Note: there are many types of consultants, but I’m talking specifically about management consultants
When I was younger, I thought that a career in management consulting would be really cool. You get to work with different types of companies, you get to travel, you get to fix problems, etc. Sure, the hours are crappy, but like investment banking, the payoff in the end can be huge.
Over the last couple years, though, I’ve started to wonder whether consulting is really something that adds value, or is it used more as a stopgap and excuse by managers who are unable or reluctant to solve their own problems. I’ve had the displeasure of working with processes that were devised by consultants and the end result is just….off, somehow.
I suspect that management consulting is often indicative of some deeper organizational problems, primarily managers who lack the courage and/or competency to run their business unit and make hard decisions, and must therefore waste thousands (or hundreds of thousands) of dollars bringing in an outsider that they can blame when things go wrong. I also suspect that it’s difficult to track the effectiveness of management consulting on the bottom line, which is good, because I doubt the results would be good, especially in the long run. It seems highly unlikely that a company lacking whatever core competencies they’re looking for in a consultant will be able to extract, grow, and maintain value from that brief relationship for very far into the future.
Management consulting almost seems to be an expensive extension of committees, those time-honored organizational purgatories where good ideas go to die.
Am I way off here? Are management consultants valuable players in the business world? Sound off in the comments.

September 3rd, 2008 at 5:57 am
Right on Ryan.
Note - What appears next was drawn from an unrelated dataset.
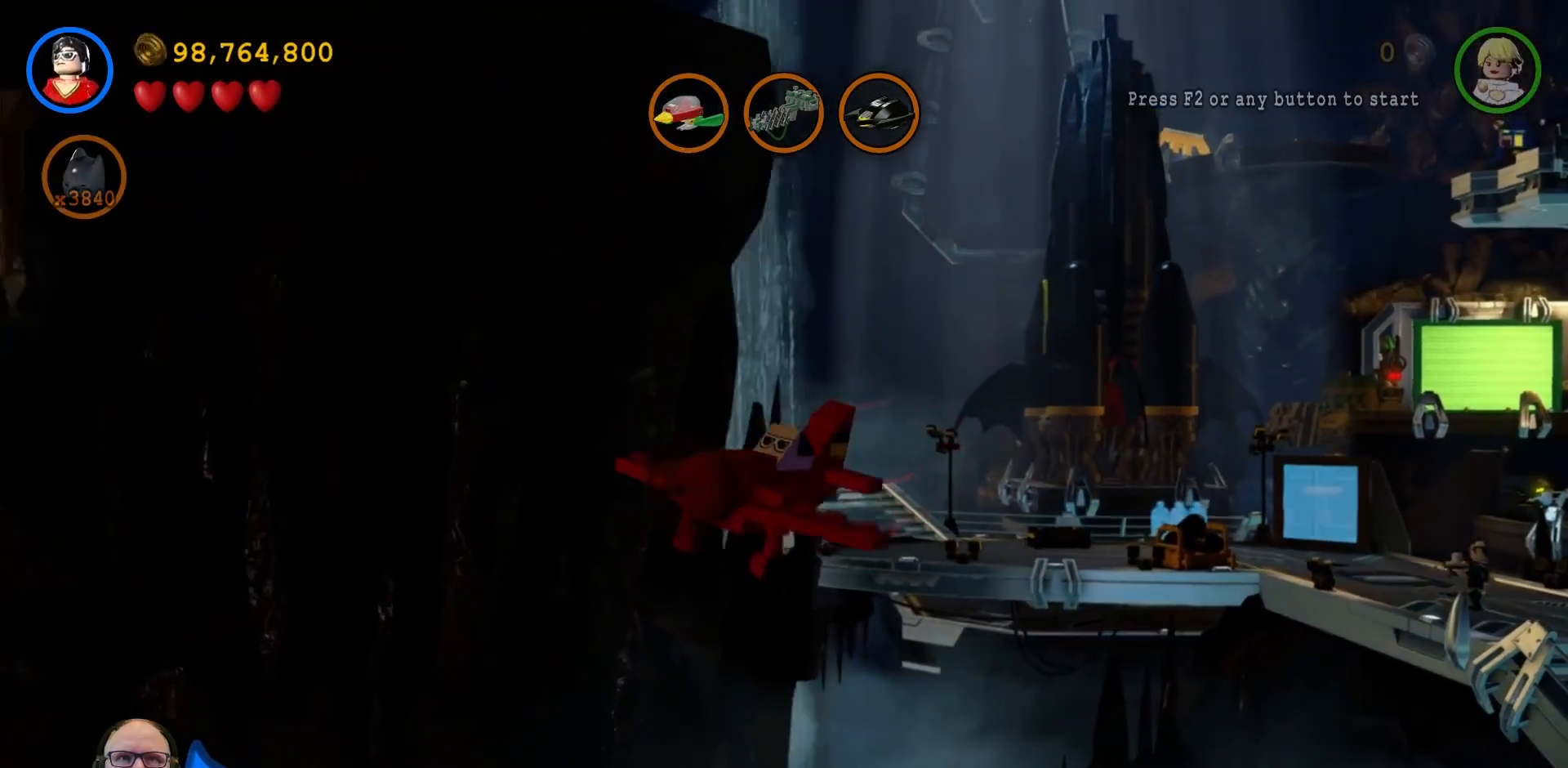
{"buttons": [], "left_stick": "down", "right_stick": "center", "events": [[33, "left_stick", "down"]]}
I see a lot of consultants around my work. When it comes to management consultants it seems like a way to improve a poor performer to mediocre manager so you don’t have to fire them. It’s extremely difficult (and costly) to fire and hire people in the corporate world. This makes the large price tag worthwhile.
September 5th, 2008 at 10:18 pm
You’re not way off, you’re right on. A couple of years ago I got to watch a management consultant turn a serious problem into a horror show. Thank God head office was two hours away, and I could flee back to our own office where we were more or less unaffected. To make a long story short, he eventually almost killed the company, and all because the CEO refused to make the tough calls and get the right people in place.
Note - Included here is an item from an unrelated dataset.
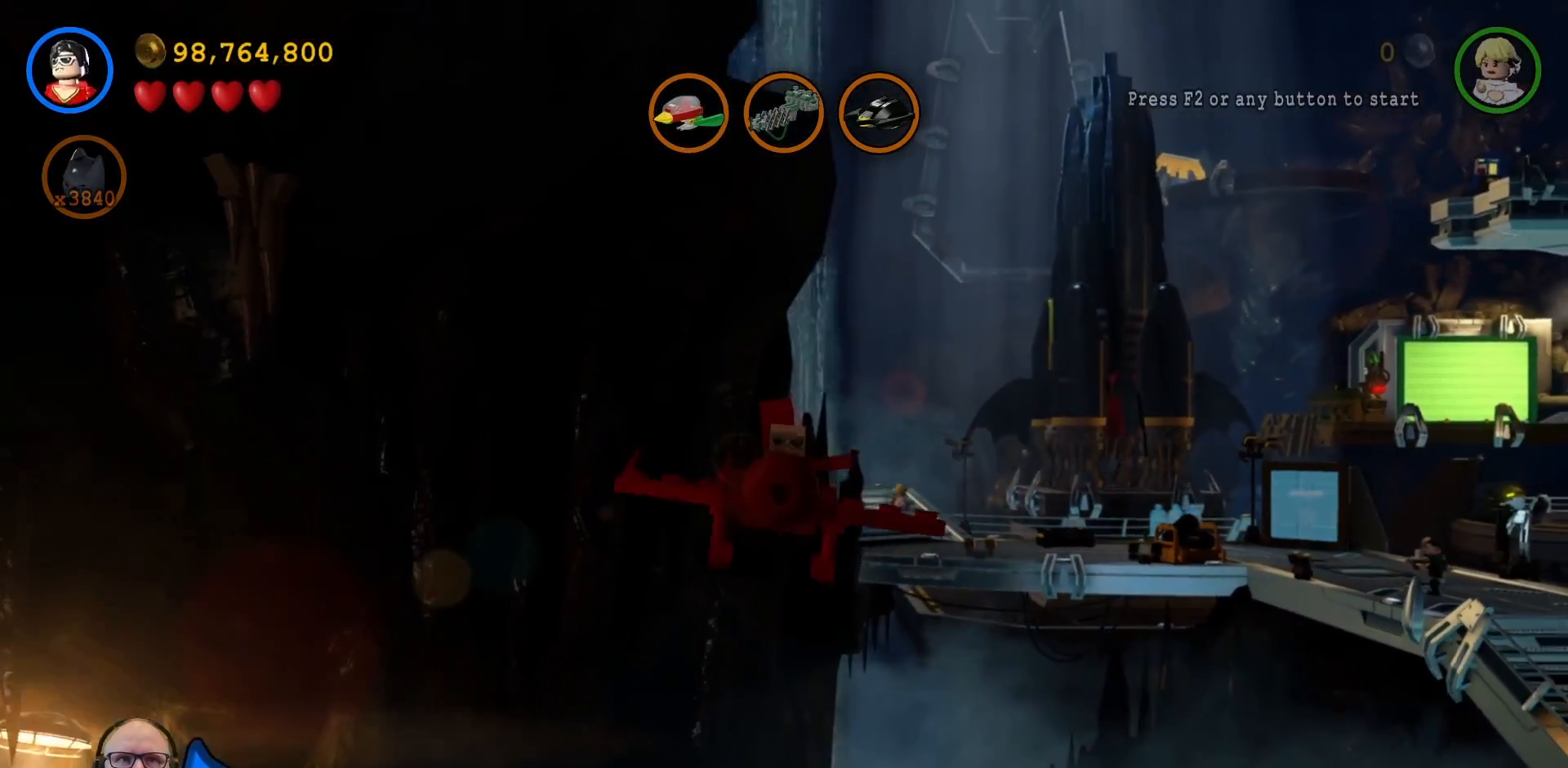
{"buttons": [], "left_stick": "down-left", "right_stick": "center", "events": [[167, "left_stick", "down-left"]]}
I got to sit in the audience for hours while he drew pictures of useless analogies on a whiteboard, and told us to visualize everyone uniting our efforts to turn a giant wheel in the right direction. I wish I had it on video.
September 9th, 2008 at 2:35 pm
From a career perspective, if you do not know what you want to do and browse industries and companies, management consulting is a decent career path. You may like it and stay on or take a job elsewhere.
Whether consultants add value is probably requires discussion beyond my comments. The market is willing to pay for their advice it seems.